Procter & Gamble (NYSE: PG) has been in the news a lot recently due to the ongoing struggles taking place at the board level. Basically activist investor Nelson Peltz of Trian Fund Management wants a seat on the board so he can push for changes in how the firm is run. Without going into too much detail the whole episode has descended into a rather unedifying spectacle as both sides contest the outcome of the recent shareholder vote.
Though I’m skeptical of the short-termism that often accompanies activist investors such as Peltz he does have a point in some of what he says. That said it’s also important to dismiss some of the hyperbole surrounding the company. In various articles I’ve seen its plight compared to that of other current and former blue chip giants such as General Motors, General Electric, Kodak and IBM. Now, as far as I can see, the only real connection between any of those companies and Procter & Gamble is that they are American and have also gone through rough spells down the years. The comparisons with Kodak and General Motors seem particularly over blown to me. In the case of Kodak its profit center literally became obsolete because of new technology. As for General Motors, well, it operates in a cyclical industry which is notorious for being both capital intensive and not earning its cost of capital.
Procter & Gamble, on the other hand, is almost the complete opposite. Are brands like Tide, Head & Shoulders and Gillette at risk of becoming obsolete any time soon? Not likely. Furthermore, the company’s earnings power is still incredibly strong, churning out gobs of cash year in, year out. Personally I can live with a rough patch when the underlying business is still throwing off a 15% free cash flow margin and 15% returns on capital.
The issues here seem to revolve around growth, market share and corporate culture. A decade ago Procter & Gamble was bringing in around $3.05 per share in net profit. In the company’s 2017 fiscal year that figure came in at around $3.70.
Now I wouldn’t necessarily bat away earnings growth that can only match inflation – even if it is over a decade or more. I mean imagine if you had to rely on P&G income to fund your lifestyle. Let’s also assume that income growth will track earnings growth, which is kind of a given in the long-run. Would it be the worst thing in the world if all that investment did was maintain your standard living? Probably not. The problem is that over the same period of time the company has reduced its share count by around a fifth. In other words there’s basically zero organic growth going on here.
So how does the company get back to growing? It’s a tough one given the company’s size and the fact that many of its products are less sticky in terms of pricing power than other defensives (e.g. tobacco). One of the recurring themes of the past few years has been P&G’s inability to match volume growth with pricing gains. When you walk into your local grocery store it’s not hard to see why: the brands are very expensive relative to generics. Now with a lot of consumer products that fact makes no difference whatsoever. Coca-Cola is a good example, as are cigarettes. Unfortunately for P&G a bunch of its products (e.g. washing up liquid) tend to suffer more against generic competition.

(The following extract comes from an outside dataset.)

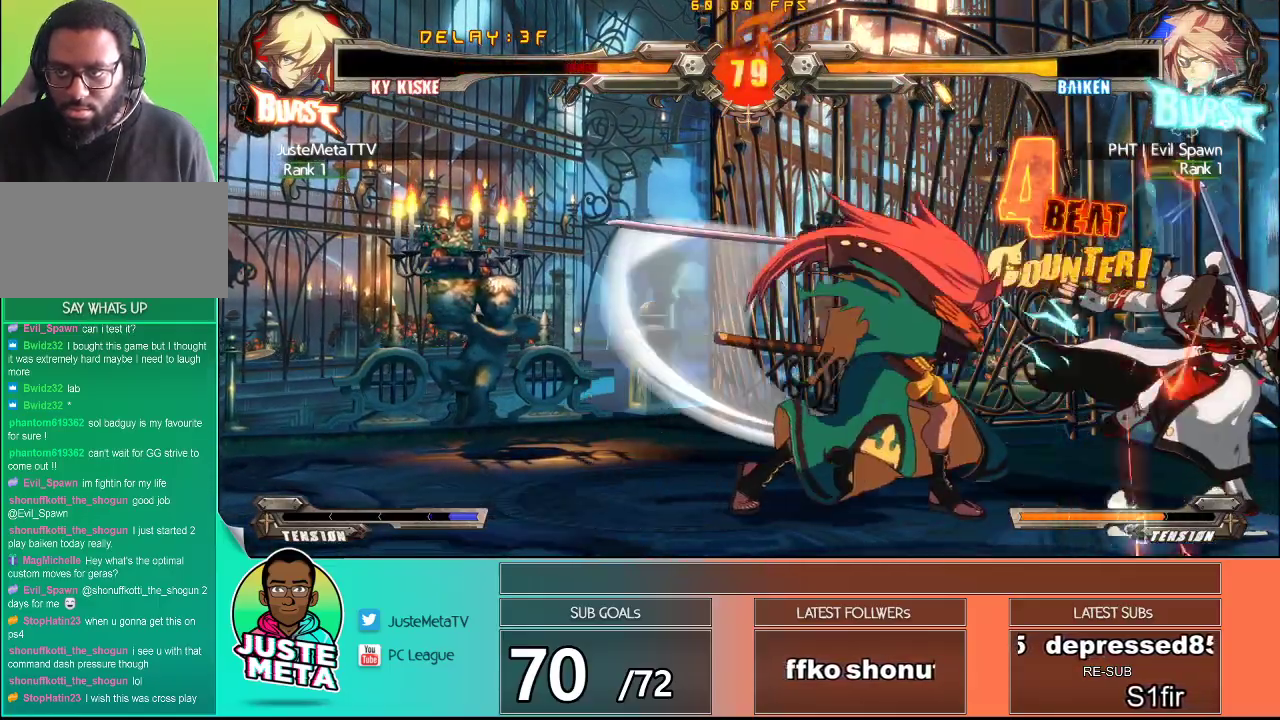
{"dt_ms": 500, "buttons": ["CROSS", "SQUARE"], "left_stick": "down-right", "events": []}
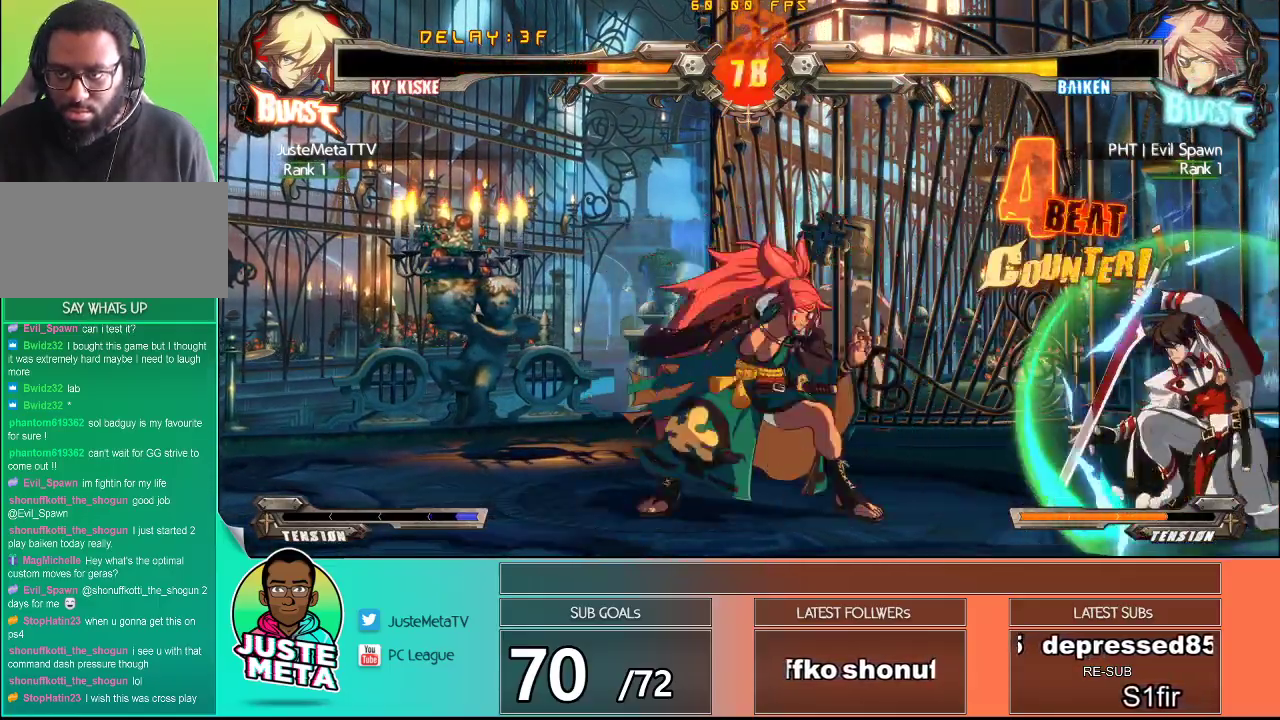
{"dt_ms": 500, "buttons": [], "left_stick": "center", "events": [[33, "CROSS", "up"], [33, "SQUARE", "up"], [83, "left_stick", "left"], [150, "CROSS", "down"], [217, "CROSS", "up"], [250, "TRIANGLE", "down"], [283, "left_stick", "center"], [400, "TRIANGLE", "up"]]}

In terms of fixing that then concentrating on innovation and advertising would be a good place to start, and in fairness management have made some good strides in getting to grips with things. For example, the plan to sell-off lower margin brands was the right one given the net result is a simpler and more profitable underlying business. Ultimately though this is probably where the corporate culture issues come in and where I’d like to see things shaken up a bit. For example there’s a great quote from former CFO Clayton Daley on the insular hiring culture that sees few outsiders reaching top management:
The company must hire senior line management from the outside. If your beauty line has been suffering for a decade, why wouldn’t you want to get someone from L’Oréal or Unilever?
It’s kind of hard to argue with that. I mean L’Oréal has increased earnings per share by 113% over the past ten years. Unilever has done so by around 50%. The latter has also taken a fairly big bite out of P&G’s Grooming segment (of which the crown jewel is the Gillette shaving brand).
The biggest headwind as I see it though is the current valuation. As it stands Procter & Gamble shares are trading at 21x estimated 2018 earnings. Now for anyone who’s built a large position in P&G stock over the years I don’t think that really matters. You get to just sit back and collect what is probably a fairly meaty dividend yield on cost. Given the company has paid a dividend in every year since 1890 I don’t think long-term holders will be sweating it too much. The situation is different for anyone on the outside. Unless you’re outlook is an exceptionally long-term one then it’s going to be hard to make the numbers work when you’re looking at best case growth scenarios of inflation plus one or two percent.